Doesn't Know Us From Adam
Adam Nagourney in The New York Times starts a recent piece thus:
LOS ANGELES — When Stephen Turner pulled his silver Mercedes into the Mobil station on a gritty stretch of Hollywood near Vine Street and Santa Monica Boulevard, he did not immediately recognize the gigantic man with Windex who ambled over and offered to wash his windows for a tip.
Hey, this is where I live. That's my Mobil station. So Nagourney thinks it's gritty? It may not be Brentwood, but gritty? I wouldn't say that.
If Adam wants me to drive him around Los Angeles a little, I'll show him gritty.
P.S. The caption to the main photo reads "Lewis Brown spends much of his days at a Mobil station, washing drivers' windows." Perhaps, but the photo shows him in front of the local 7-Eleven.
2 Comments:
Little details like that in press pieces offer unwelcome views of how others casually view our personal circumstances.
About 10-15 years ago, the local paper referred to a multi-billion dollar state finance authority with 500+ projects as an "obscure state agency" in a political story on other things.
Like you,the offended and seemingly important officials of the authority wanted to correct the reporter, but a letter to the editor that "we are not obscure" was deemed too pathetic.

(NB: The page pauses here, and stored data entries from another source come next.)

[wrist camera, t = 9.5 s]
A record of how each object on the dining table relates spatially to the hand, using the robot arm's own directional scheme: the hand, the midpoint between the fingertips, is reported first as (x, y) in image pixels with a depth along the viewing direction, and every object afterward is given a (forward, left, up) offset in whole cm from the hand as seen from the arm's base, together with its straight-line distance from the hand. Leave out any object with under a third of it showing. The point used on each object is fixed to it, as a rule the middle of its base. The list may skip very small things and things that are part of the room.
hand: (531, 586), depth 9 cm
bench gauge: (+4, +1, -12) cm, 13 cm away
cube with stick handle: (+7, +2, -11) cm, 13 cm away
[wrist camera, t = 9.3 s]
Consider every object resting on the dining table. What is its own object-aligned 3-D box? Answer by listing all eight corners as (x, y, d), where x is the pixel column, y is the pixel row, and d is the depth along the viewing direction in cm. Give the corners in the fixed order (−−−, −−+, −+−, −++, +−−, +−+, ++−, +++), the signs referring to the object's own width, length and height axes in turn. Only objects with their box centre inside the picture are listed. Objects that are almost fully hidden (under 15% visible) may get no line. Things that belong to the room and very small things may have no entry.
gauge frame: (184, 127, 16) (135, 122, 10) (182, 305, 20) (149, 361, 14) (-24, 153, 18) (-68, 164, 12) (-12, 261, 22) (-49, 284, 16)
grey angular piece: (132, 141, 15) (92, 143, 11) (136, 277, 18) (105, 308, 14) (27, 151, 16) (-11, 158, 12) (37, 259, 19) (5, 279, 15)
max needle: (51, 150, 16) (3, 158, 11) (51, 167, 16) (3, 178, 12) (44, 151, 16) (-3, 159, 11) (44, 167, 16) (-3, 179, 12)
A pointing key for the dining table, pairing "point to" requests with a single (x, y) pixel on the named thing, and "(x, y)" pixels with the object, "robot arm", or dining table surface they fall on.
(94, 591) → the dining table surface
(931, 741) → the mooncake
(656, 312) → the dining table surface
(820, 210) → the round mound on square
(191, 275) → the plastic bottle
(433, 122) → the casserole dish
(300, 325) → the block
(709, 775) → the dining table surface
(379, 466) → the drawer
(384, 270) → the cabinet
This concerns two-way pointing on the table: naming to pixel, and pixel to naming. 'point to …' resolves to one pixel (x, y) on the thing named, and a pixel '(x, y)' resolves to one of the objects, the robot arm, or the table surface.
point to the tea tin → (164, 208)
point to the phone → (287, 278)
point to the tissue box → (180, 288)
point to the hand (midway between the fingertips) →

Like it or not, that politico-reporter thinks finance is obscure & that NYT guy thinks your neighborhood is gritty
I live in a nice residential area of Queens. Nice enough that e.g. I've twice forgotten to put the top up on my convertible overnight out on the street, with no ill effects. If anything it's gentrifying, with immigrants tearing down perfectly good little single family homes to fill the lots to capacity with McMansions. Anyway, my uncle was thinking of staying with his wife and kids in a motel a few blocks away, over on the main commercial street, and asked me to check that it wasn't a no-tell-motel kind of joint. I read the reviews online and called him back. I said they were all very positive about the place, but one warned that the neighborhood is "a little sketchy," which gave us a good laugh.